Obama, der Lügner

Mit jedem Tag wächst der Schaden, den die NSA-Affäre im deutsch-amerikanischen Verhältnis anrichtet. Die Hauptverantwortung dafür trägt der Präsident der Vereinigten Staaten, der sich nicht nur als skrupelloser Ablauscher, sondern auch als dreister Lügner erwiesen hat.

Zugleich wird abermals deutlich, wie verlogen das Geschäft der internationalen Diplomatie ist. Die Scheinheiligkeit der Politiker in diesem Punkt ist kaum zu überbieten.

Menschen, die nicht naiv sind, wissen: Alles, was technisch möglich ist, wird auch gemacht. Amerikaner, Russen, Chinesen, Deutsche - allesamt lauschen und spionieren sie, die einen mehr, die anderen weniger. Aber nicht alles, was machbar ist und gemacht wird, darf auch akzeptiert werden. Es ist ja gerade das Ziel von Politik, Regeln zu schaffen, die ein halbwegs erträgliches Zusammenleben der Völker und Bürger ermöglichen.

In der seit Jahren schwelenden Euro-Krise wird immer wieder darauf hingewiesen, warum es so wichtig ist, das Vertrauen der Finanzmärkte wiederherzustellen. Auch in der Politik ist Vertrauen die wichtigste Währung. Denn ohne Vertrauen werden die Menschen zynisch, sie nehmen nichts mehr ernst und entwickeln ein Verhalten, das wie ein schleichendes Gift wirkt. Am Ende steht dann genau jener Typus, der seine Interessen nicht mehr im Wettbewerb der Kräfte und Ideen durchzusetzen versucht, sondern mit fragwürdigen, "geheimen" Mitteln. Der Chef des Industrieverbands BDI, Ulrich Grillo, fordert zu Recht die internationale Ächtung von Wirtschaftsspionage. Sie ist nichts anderes als geistiger Diebstahl.

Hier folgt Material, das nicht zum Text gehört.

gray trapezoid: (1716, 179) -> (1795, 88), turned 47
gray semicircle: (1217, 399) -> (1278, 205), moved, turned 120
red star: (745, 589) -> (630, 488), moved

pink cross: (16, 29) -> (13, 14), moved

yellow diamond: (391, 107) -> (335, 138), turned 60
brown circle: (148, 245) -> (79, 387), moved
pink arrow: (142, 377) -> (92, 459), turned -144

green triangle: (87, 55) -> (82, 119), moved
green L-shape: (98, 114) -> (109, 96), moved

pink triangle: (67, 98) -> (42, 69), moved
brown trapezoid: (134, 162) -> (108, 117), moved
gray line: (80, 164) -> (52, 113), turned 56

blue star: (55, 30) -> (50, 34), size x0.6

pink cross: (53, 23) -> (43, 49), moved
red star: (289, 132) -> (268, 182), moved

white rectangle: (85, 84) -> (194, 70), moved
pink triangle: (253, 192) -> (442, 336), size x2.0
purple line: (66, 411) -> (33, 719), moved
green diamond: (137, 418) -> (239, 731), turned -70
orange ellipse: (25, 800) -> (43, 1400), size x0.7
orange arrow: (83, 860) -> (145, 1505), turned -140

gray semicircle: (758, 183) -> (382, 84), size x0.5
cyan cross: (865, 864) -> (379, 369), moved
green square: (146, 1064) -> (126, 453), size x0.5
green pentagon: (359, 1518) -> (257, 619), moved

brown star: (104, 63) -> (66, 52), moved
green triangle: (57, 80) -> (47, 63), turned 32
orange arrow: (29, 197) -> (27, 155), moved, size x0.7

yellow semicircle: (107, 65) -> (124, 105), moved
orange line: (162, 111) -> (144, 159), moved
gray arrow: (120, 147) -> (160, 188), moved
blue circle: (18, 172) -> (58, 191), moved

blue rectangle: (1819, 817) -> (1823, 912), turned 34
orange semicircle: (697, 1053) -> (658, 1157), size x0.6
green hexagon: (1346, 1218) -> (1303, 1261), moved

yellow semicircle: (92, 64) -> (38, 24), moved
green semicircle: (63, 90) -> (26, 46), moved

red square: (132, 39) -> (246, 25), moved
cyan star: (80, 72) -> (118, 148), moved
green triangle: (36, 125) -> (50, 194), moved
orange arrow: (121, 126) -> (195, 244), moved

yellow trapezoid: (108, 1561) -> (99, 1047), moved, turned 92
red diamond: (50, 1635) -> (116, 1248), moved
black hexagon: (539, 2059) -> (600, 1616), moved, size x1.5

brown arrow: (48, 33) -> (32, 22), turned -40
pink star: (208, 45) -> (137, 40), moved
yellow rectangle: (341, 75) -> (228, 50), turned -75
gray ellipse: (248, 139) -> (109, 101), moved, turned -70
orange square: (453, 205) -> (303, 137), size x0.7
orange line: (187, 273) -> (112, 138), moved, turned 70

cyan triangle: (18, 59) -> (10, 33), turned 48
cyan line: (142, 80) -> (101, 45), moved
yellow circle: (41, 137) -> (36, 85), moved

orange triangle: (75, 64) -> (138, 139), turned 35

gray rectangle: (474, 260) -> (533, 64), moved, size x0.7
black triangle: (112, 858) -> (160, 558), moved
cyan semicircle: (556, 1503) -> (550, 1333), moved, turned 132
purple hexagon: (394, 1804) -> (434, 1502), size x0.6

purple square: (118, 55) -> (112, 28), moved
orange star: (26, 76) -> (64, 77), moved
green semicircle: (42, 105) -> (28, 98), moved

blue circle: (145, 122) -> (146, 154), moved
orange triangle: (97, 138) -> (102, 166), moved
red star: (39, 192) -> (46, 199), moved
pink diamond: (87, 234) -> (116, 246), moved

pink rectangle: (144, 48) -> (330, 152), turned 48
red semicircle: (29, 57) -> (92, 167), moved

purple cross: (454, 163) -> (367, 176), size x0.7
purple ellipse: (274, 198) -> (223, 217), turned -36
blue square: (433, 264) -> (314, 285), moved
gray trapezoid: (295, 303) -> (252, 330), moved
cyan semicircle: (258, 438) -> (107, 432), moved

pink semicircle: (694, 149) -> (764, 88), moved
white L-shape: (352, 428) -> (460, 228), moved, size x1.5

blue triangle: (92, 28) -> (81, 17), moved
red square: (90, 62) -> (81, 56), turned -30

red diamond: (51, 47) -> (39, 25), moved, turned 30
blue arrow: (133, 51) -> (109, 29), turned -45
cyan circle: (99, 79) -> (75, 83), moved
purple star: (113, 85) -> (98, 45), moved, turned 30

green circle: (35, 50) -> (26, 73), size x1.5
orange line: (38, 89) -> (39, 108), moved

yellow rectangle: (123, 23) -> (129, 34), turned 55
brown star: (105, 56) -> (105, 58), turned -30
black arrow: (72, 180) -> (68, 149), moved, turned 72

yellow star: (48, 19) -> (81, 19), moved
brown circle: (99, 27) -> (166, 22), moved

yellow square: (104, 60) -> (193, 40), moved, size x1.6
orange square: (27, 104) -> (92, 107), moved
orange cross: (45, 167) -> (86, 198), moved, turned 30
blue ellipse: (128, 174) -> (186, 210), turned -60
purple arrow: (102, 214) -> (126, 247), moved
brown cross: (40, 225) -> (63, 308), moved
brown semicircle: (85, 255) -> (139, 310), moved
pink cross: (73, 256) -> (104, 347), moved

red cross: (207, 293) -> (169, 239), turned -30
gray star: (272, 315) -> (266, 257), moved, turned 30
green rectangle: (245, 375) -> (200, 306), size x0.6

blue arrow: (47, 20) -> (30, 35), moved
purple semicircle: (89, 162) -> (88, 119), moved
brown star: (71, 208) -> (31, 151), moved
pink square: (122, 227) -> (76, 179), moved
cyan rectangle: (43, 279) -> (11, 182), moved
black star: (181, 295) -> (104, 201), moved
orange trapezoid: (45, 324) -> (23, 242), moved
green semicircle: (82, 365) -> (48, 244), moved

Auf die Zyniker und Schulterzucker, die sich "Realisten" nennen und das gegenseitige Belauschen und Hintergehen als naturgegeben hinnehmen, sollte man nicht hören. Es wäre die Kapitulation des zivilisatorischen Geistes vor Egoismus, Kapitalismus und Imperialismus. Die Amerikaner dürfen eben nicht alles machen, was sie wollen, und Deutschland und Europa dürfen sich eben nicht alles gefallen lassen. Sie sollten vielmehr endlich anfangen, dem Heuchler im Weißen Haus selbstbewusst und entschieden entgegenzutreten. Als erster Schritt bietet sich die Aufnahme des Whistleblowers Edward Snowden in Deutschland an, folgen muss alsbald eine europäische Initiative zum Aufbau einer eigenen digitalen Infrastruktur.

Über das Abhören der Kanzlerin sollten wir nicht weiter lamentieren. Wir sollten vielmehr froh sein, dass dieser Vertrauensbruch öffentlich geworden ist. Denn nur so besteht die Chance, dass unsere blauäugigen Volksvertreter, die in ihrer blinden Bewunderung für "die amerikanischen Freunde" ihre Schutzpflichten für die Bevölkerung vernachlässigt haben, endlich aufwachen und Gegenmaßnahmen ergreifen. Es wird Zeit.